Em 2018, enquanto a Igreja Mundial do Poder de Deus enfrentava quase dois anos de cobranças judiciais por aluguéis atrasados de um templo em Cotia (SP), seu fundador, Valdemiro Santiago, gastava R$ 12 milhões em um avião particular. Este episódio, embora tenha ocorrido há seis anos, continua a ser um símbolo das controvérsias que cercam a instituição.
A Igreja Mundial atravessa sua pior crise financeira, com dívidas e uma enxurrada de processos judiciais. Um levantamento exclusivo do UOL revela que, só no estado de São Paulo, a igreja enfrenta pelo menos 686 ações de cobrança, a maioria por inadimplência nos aluguéis de seus templos.
A crise e a confusão de patrimônios
Nos processos, é comum a dificuldade dos credores em receber os valores devidos.
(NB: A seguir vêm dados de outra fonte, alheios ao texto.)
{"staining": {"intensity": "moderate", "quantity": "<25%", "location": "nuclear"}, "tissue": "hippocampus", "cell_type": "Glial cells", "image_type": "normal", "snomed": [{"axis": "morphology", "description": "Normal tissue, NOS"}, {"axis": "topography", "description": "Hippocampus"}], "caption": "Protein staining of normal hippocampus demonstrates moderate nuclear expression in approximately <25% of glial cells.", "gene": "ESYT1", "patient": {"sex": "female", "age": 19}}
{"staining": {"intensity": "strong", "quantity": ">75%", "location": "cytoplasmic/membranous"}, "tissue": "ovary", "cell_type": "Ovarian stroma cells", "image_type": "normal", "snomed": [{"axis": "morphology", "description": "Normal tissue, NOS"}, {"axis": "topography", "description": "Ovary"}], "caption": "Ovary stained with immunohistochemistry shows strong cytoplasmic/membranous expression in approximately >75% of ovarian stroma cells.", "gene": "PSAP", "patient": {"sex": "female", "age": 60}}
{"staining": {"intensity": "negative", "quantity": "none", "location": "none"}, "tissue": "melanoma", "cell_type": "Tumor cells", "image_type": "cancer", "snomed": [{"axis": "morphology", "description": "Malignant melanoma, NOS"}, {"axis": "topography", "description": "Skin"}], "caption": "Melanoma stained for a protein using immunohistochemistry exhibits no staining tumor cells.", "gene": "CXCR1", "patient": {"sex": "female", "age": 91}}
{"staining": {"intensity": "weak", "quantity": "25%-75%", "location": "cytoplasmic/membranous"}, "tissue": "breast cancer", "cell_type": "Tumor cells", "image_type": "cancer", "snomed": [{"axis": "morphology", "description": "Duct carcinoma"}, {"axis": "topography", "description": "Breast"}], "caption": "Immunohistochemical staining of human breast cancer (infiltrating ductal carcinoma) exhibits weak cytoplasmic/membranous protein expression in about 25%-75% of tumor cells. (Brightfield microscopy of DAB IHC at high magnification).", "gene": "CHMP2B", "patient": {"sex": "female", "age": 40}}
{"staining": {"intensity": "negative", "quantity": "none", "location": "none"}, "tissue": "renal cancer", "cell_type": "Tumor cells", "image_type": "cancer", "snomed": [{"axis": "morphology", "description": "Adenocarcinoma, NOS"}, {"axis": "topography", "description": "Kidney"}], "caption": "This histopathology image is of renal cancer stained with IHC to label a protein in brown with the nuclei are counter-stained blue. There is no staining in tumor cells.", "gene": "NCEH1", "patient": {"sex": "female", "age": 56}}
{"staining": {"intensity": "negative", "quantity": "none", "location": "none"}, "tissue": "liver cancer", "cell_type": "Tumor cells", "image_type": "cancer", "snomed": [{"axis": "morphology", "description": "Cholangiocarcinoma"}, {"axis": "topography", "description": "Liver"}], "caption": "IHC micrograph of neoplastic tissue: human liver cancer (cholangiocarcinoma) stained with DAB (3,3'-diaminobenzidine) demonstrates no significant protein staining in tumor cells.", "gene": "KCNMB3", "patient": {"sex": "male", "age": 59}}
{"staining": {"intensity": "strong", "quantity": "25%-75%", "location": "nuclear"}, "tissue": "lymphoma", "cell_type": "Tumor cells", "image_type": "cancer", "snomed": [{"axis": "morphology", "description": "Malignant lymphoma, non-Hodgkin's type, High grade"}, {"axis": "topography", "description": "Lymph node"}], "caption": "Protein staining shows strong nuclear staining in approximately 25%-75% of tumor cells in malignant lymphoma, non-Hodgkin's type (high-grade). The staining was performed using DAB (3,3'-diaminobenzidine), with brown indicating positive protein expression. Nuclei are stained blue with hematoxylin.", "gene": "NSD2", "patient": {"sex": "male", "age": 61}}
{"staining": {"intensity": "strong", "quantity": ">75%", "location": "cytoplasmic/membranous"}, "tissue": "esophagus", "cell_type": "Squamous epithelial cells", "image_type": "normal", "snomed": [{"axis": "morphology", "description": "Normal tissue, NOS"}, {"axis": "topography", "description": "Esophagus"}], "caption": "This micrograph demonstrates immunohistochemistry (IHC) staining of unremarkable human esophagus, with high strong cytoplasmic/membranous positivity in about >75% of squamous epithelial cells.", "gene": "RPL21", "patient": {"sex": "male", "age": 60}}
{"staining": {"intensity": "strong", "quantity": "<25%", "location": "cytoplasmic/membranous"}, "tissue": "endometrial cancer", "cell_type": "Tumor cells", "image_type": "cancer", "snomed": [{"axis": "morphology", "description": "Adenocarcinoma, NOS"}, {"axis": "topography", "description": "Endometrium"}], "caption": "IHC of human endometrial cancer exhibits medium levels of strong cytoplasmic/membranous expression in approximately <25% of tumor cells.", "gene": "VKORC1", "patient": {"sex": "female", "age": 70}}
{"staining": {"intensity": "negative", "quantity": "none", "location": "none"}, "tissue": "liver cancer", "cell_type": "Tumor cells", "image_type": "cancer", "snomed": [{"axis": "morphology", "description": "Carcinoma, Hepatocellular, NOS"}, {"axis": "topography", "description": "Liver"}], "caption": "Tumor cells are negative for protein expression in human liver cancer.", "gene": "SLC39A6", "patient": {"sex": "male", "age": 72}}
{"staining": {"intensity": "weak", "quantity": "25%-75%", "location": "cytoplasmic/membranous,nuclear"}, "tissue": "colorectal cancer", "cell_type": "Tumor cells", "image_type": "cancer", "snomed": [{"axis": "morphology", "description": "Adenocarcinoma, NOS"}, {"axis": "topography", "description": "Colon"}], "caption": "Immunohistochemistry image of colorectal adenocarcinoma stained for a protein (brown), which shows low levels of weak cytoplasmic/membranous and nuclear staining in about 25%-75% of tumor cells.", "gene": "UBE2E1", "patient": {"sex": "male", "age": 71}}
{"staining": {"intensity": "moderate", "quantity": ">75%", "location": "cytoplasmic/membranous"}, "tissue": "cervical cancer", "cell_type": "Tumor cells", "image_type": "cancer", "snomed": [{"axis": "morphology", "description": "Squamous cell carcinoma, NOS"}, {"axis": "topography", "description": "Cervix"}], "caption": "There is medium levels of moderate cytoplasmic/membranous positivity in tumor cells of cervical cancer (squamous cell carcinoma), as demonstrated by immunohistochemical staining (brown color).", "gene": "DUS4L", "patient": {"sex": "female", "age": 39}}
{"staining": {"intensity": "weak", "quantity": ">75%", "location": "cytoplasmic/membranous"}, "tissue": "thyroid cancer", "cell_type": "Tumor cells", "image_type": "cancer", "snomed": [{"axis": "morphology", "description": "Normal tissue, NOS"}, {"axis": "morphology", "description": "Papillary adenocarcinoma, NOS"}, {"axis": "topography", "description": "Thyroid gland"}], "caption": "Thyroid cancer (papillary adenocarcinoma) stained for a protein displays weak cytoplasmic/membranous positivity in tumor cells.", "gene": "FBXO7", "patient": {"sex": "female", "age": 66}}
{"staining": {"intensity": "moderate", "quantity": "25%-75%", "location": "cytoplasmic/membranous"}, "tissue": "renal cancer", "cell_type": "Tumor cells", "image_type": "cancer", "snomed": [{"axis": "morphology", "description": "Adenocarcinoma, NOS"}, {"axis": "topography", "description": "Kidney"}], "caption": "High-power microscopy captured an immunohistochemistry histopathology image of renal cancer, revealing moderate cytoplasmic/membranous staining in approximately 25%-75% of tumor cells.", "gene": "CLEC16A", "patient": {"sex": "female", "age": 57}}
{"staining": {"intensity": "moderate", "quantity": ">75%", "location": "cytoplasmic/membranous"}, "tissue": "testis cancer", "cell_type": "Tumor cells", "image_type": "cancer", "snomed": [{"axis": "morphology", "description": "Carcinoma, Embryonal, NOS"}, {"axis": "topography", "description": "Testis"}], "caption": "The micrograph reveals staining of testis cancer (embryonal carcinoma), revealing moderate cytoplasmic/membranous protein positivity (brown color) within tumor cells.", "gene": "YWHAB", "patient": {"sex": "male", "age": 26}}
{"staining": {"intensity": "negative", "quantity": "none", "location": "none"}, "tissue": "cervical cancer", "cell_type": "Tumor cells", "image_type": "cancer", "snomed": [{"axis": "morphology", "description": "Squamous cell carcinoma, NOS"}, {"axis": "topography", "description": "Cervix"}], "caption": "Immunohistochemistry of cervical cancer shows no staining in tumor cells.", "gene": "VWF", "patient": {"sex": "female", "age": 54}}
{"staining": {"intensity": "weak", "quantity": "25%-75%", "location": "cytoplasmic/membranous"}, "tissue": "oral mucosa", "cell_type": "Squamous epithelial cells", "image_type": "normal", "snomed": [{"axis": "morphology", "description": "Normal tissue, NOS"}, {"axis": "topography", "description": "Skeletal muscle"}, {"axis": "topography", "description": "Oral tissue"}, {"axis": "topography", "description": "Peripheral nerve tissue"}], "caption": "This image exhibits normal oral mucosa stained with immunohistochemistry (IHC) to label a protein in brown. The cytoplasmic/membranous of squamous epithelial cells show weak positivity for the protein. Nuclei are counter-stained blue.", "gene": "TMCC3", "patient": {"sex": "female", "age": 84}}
Em muitos casos, os juízes identificaram indícios de confusão entre os bens pessoais de Valdemiro Santiago e os da igreja, levando a crer que a instituição oculta seus patrimônios em nome do fundador para dificultar a satisfação dos credores.
“É irretorquível a confusão decorrente da ausência de separação de fato entre os patrimônios”, declarou o desembargador Guilherme Ferreira da Cruz em janeiro de 2023. “Tudo leva a crer que a executada [a Igreja] oculta seu patrimônio na pessoa do réu [Valdemiro]”, corroborou o juiz Armando da Silva Júnior em agosto de 2022.
A defesa de Valdemiro Santiago
Valdemiro Santiago nega veementemente qualquer confusão entre seus bens pessoais e os da igreja, afirmando que não possui mais ligação com a administração da Mundial, atuando apenas como fundador e prestador de serviços espirituais. Atualmente, a presidência da igreja é ocupada pelo bispo paraense Roberto Santana da Silva.
Apesar das declarações, a quebra do sigilo bancário de Valdemiro em 2021, autorizada pela juíza Mônica Di Stasi, revelou movimentações financeiras que sugerem o contrário. Em um dos casos, a igreja pagou uma dívida de cerca de R$ 55 mil antes que a medida fosse concretizada, levando ao encerramento do processo.
Um patrimônio luxuoso
Apesar da crise financeira da igreja, Valdemiro Santiago mantém um estilo de vida luxuoso. Em 2020, seu salário líquido mensal foi de R$ 100 mil, e ele encerrou o ano com um patrimônio avaliado em R$ 21 milhões. O Ministério Público Federal listou diversos bens em nome do pastor, incluindo lanchas, motos aquáticas, e o avião de R$ 12 milhões comprado pela Intertevê Serviços Ltda., empresa da qual é sócio junto com sua esposa, a bispa Franciléia de Oliveira.
A propriedade de Valdemiro se estende a seis empresas, mais quatro filiais, abrangendo produção televisiva e musical, táxi aéreo e locação de aeronaves. Sua família também está envolvida nos negócios, com a esposa e a filha, Raquel Santiago, figurando como sócias.
Dívidas e ações judiciais
A igreja enfrenta inúmeros processos por inadimplência, incluindo uma ação da Prefeitura de Ilhabela por não pagamento de IPTU de uma mansão usada por Valdemiro. Em fevereiro de 2023, foi firmado um acordo para pagamento da dívida de R$ 349 mil, que corrigida, chegou a R$ 2,5 milhões.
A estratégia de não pagar aluguéis é recorrente, conforme relatos de ex-integrantes da igreja. A orientação vinha dos líderes regionais e bispos, que priorizavam o envio de todo o dízimo arrecadado para São Paulo, principalmente para pagar transmissões televisivas.
A “Igreja Fantasma”
Diante das inúmeras ações judiciais, a igreja passou a usar um CNPJ diferente para receber doações, registrado sob o nome “Mais que Vencedores”. Advogados de credores alegam que essa instituição foi criada para evitar a penhora de bens durante as cobranças.
A reportagem do UOL tentou entrar em contato com a Mundial e Valdemiro Santiago para obter comentários sobre as dívidas e as acusações, mas não obteve resposta. Nos processos, Valdemiro afirma não ser responsável pelas dívidas da igreja, classificando-se apenas como um prestador de serviços espirituais.
A resposta da igreja
Mesmo com a troca de presidência, Valdemiro Santiago continua sendo a principal voz da Igreja Mundial do Poder de Deus. A instituição segue enfrentando novas ações judiciais, com três processos abertos por credores somente na primeira quinzena de junho de 2023.
A situação da Igreja Mundial do Poder de Deus evidencia um complexo cenário de confusão patrimonial e gestão financeira questionável, que continua a desafiar a credibilidade e a estabilidade da instituição.